2. Unchanging user interfaces. When you go to Craigslist, at least, you can be sure to find the exact same site you were using one, two, three years ago. No surprises, no re-learning, and no feeling left-behind.
3. Initial focus on small community, growth through word of mouth. Craigslist had San Francisco, and PoF had Vancouver I believe? There's something to be said about making users feel like they are party of a small, exclusive community. (Look at the beginnings of Facebook.)
4. Content created almost entirely by users. Craigslist does little more than categorize users' posts, and PoF is, well, a dating site.
5. Open: you don't have to know someone or get them to accept a friend request in order to interact with them. Once again, these sites make connecting with others easy and direct. (Although the signup process at PoF is understandably more involved.) When I go to Craigslist Boston I really do feel like the site represents the entire community.
6. Pretty much free.
I'm sure I could add more, but the recurrent theme seems to be getting out of the way and keeping the focus on the people. Neither of these sites rely on revolutionary tools or features or algorithms, and neither seems particularly interested in impressing the tech community.
Another one to add to the list is CD Baby (www.cdbaby.com), a site owned and created almost entirely by Derek Sivers. He sold it for $22 million last year.
It seems like people are making the mistake of generalizing from a sample of one. Craigslist does things in a certain way, and craigslist is a success. The latter doesn't necessarily follow from the former.
Sure, it's a lean organization, and sure, that's good. They've cut out a lot of stuff that they can truly get along fine without. But if craigslist didn't exist and you wanted to launch it today, you would never launch the design it's famous for. And yet you'd stand a good shot at real success.
So craigslist has been successful in spite of its design. In the face of the things people like about the site, the design ultimately didn't really matter. I don't know why people can't just leave it there and instead feel the need to infer causation.
To infer the opposite truth without investigation or evidence to back it would be equally wrong.
I would put Craigslist's clean/basic design in the list of reasons why it succeeded while others failed. It may be a small % but they certainly didn't succeed despite it.
It is a clean design, and that's good, but there's a really long list of things that are wrong with it. Things they could fix while retaining a clean, stripped-down experience. In light of that, I'm confused about why people ascribe so much of the site's success to its design.

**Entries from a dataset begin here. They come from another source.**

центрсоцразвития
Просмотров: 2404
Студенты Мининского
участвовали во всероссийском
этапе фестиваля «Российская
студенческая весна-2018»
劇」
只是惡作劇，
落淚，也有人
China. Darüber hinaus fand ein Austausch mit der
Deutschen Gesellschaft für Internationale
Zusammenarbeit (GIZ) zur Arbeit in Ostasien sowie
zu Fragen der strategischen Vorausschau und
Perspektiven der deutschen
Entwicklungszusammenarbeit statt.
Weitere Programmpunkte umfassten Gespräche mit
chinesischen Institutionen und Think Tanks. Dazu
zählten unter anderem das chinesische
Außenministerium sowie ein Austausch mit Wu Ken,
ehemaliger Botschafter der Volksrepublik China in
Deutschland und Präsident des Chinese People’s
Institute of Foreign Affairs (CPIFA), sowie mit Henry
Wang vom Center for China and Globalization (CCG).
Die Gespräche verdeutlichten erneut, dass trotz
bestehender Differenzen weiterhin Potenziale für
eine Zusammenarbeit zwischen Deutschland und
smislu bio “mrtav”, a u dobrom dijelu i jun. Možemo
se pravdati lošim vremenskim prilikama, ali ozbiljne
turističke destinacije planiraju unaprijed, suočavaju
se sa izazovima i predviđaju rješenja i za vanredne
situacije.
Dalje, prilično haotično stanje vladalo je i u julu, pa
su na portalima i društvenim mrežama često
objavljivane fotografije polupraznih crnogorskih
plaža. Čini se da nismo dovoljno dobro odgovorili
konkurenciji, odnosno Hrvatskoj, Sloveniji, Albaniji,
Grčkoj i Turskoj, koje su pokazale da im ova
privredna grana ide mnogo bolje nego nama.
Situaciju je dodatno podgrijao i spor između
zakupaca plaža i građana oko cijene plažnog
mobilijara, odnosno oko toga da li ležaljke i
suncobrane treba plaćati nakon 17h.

A better design doesn't have to (and shouldn't) mean a heavier one.
It doesn't seem to have hampered craigslist, though, and that's why my best guess puts it in the "nonfactor" category.
None of what you say Craigslist did wrong obviates the importance of recognizing what Craigslist did right. It seems that what it did right has proven more important than what it did wrong in this case, in fact, further attesting to the value of what it did right.
If you want to do a similar job better than Craigslist did, you should probably do what Craigslist did right, and look for ways to improve it without undercutting those positives. In short, the fact Craigslist does some things wrong doesn't mean you can't learn from its example.
Craigslist succeeded because there is an ecosystem of people that makes it useful. buyers/sellers, job hunters/head hunters and so on. The same reason eBay is successful.
But Craigslist beat others in establishing theirselves as the hub of that ecosystems; they didn't just buy the domain name and have all those groups of people there the next day.
What We Can Learn From Elegance
Craigslist also wins by having the right categories, right font size, right colors. It is fast and the urls are predictable. Also, breadcrumb nav and search is good.
It was precisely what I was thinking when designing http://twitya.com - a twitter browser.
When you visit a site every day, it should be as fancy as your arm, not unlike this site.